START Data shown

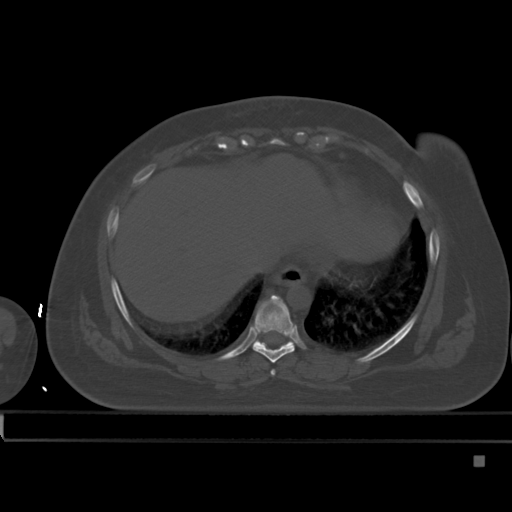
CT including the spine, one axial slice. Slice 273 of 495 in the series (ordered by position). Bone window (W 1800 / L 400 HU). 1.5 mm slice thickness. 512 × 512 image matrix, field of view 404 × 404 mm. Female patient, age 33 years. Case-level facts recorded for this patient, not image findings: primary cancer: breast; vertebrae with lytic lesions (as recorded): T1.
Outlined on this slice (semi-automatically segmented with operator editing):
- T7 vertebra: bounding box <270,370,276,376> (left, top, right, bottom; pixels)
- T8 vertebra: <253,295,295,363>
- T9 vertebra: <253,336,293,347>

END Data shown

▶ [Brief]
Say how many lines of the records include the string "with"; the number alone is enough.

▶ [Reply to the task]
2